O futebol da região é um ótimo exemplo disso. Os campeonatos nacionais de países como Qatar, Bahrein, Kuwait ou os próprios Emirados Árabes estão sempre com os estádio vazios. Apenas os sheikhs assistem os duelos entre suas equipes milionárias, repletas de jogadores em fim de carreira ou em busca de um pé-de-meia fácil. O nobre jogo bretão inexiste naquelas terras – é tudo importado, desde a força de trabalho até o conhecimento teórico e técnico. Não há preocupação com a evolução nacional dentro do esporte, só com a grana que pode ser movimentada. Quanto ao uso do desporto como ferramenta social, então, nem se fala. O objetivo não é criar uma cultura esportiva. É entreter os ricaços.

Isso não se restringe às fronteiras. Que o diga, por exemplo, o Manchester City, clube de estimação do sheikh Mansour bin Zayed Al Nahyan. Graças a ele, os Citizens estão passando por cima da história, bagunçando o equilíbrio financeiro do futebol mundial e sendo catapultados a um posto de estrelato na Premier League à base das verdinhas. A influência é assustadora: no jogo mais recente dos azuis de Manchester, contra o Birmingham, oito dos 11 jogadores em campo foram adquiridos na administração de Sheikh Mansour, que recém completou um ano.

Enquanto as brincadeiras dos chefões árabes ficam restritas a seus próprios mundinhos paralelos, temos menos a lamentar. Quando elas passam a fazer diferença dentro de ambientes reais e competitivos do esporte global, temos problemas. À medida em que crescem as vozes dos sheikhs no cenário desportivo legítimo, os princípios vão dando lugar ao poderio financeiro. Por mais que o dinheiro tenha poderes virtualmente ilimitados em qualquer lugar, ainda podemos contar com o espírito de cada esporte para manter algumas coisas do jeito que sempre devem ser. O importante é que as decisões esportivas sejam sempre tomadas tendo como referência o bem do próprio esporte e de seus praticantes e entusiastas, ficando o dinheiro na posição de acessório de tudo isso.
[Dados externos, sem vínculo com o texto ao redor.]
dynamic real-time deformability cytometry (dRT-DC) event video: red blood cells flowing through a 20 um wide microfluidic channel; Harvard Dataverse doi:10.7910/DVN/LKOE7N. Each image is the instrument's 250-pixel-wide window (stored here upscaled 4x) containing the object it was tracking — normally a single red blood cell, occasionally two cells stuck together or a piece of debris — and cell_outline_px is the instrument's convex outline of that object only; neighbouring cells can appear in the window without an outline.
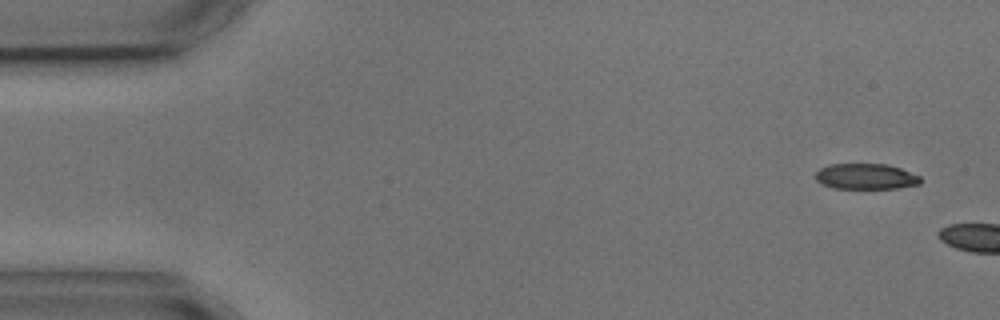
{"species": "common noctule bat (a hibernating species)", "species_latin": "Nyctalus noctula", "temperature_condition": "cold", "stored_images_in_passage": 2, "camera_frame_rate_fps": 3000, "um_per_image_px": 0.085, "animal": {"sex": "male", "body_mass_g": 17.9, "forearm_length_mm": 54.2}, "frame": {"image": 1, "passage_image": 1, "time_ms": 0.0, "image_size_px": [1000, 320], "cell_outline_px": [[920, 184], [896, 188], [832, 188], [820, 184], [816, 180], [816, 172], [820, 168], [828, 164], [888, 164], [900, 168], [920, 176]], "centroid_in_image_um": [73.56, 14.99], "position_along_channel_um": 11.4, "area_um2": 15.72}}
Os sheikhs estão invertendo essa lógica. E estão ganhando.

Inversão de valores

11/10/2009 19:34

As rodadas de número 28 e 29 do Brasileirão jogaram nova luz sobre um fato que está inserido dentro de um grande problema. Seis times que disputam ferozmente posições no topo da tabela cederam jogadores fundamentais à Seleção Brasileira: Diego Souza pelo Palmeiras, Miranda pelo São Paulo, Diego Tardelli pelo Atlético-MG, Sandro pelo Internacional, Adriano pelo Flamengo e Victor pelo Grêmio. Por uma combinação de coincidências e consequências verdadeiras, cinco dessas equipes concluíram a 28ª jornada sem vitória (e o único triunfante, o Inter, venceu o Náutico em casa…). Até este momento da 29ª, quatro jogaram, dois perderam e um empatou (o único vencedor, o Flamengo, derrotou um dos perdedores, o São Paulo).
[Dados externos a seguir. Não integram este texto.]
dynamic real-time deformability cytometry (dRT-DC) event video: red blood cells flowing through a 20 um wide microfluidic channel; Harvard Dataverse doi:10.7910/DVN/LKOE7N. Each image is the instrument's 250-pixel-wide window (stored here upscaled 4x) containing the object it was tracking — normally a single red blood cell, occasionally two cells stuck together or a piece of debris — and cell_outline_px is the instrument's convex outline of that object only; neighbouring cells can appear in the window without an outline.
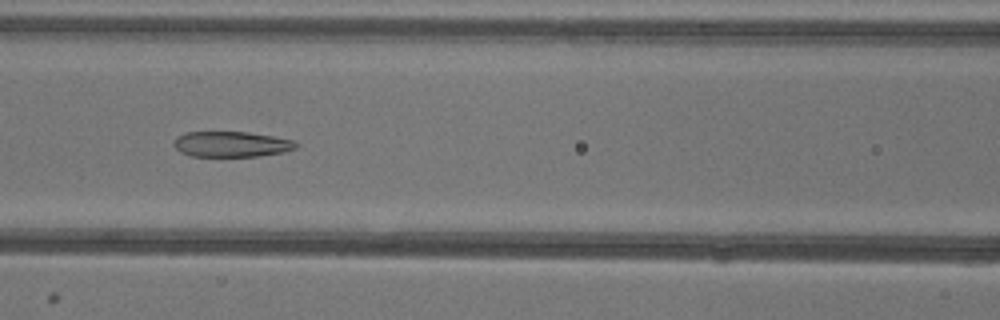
{"species": "common noctule bat (a hibernating species)", "species_latin": "Nyctalus noctula", "temperature_condition": "warm", "stored_images_in_passage": 51, "camera_frame_rate_fps": 3000, "um_per_image_px": 0.085, "animal": {"sex": "female"}, "frame": {"image": 1, "passage_image": 21, "time_ms": 6.667, "image_size_px": [1000, 320], "cell_outline_px": [[300, 144], [296, 148], [284, 152], [260, 156], [192, 156], [180, 152], [172, 144], [176, 136], [184, 132], [248, 132], [272, 136], [292, 140]], "centroid_in_image_um": [19.65, 12.25], "position_along_channel_um": 146.9, "area_um2": 18.26}}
É claro que a ausência dos jogadores importantes faz uma diferença. No presente caso, não tanta quanto se propagandeia por aí, mas o suficiente para que se evidencie, mais uma vez, a ilogicidade de se agendar rodadas do campeonato mais importante do país na mesma época de jogos da seleção nacional. É claro que astros do torneio serão chamados para vestir a amarelinha e deixarão seus clubes na mão em momentos decisivos. No momento atual das eliminatórias, com o Brasil já classificado, é revoltante ser obrigado a ceder seus principal atleta para partidas de pouca importância das quais ele voltará cansado e com a cabeça um pouco fora do lugar. Mas a culpa não é da seleção brasileira ou de Dunga. A culpa é da CBF.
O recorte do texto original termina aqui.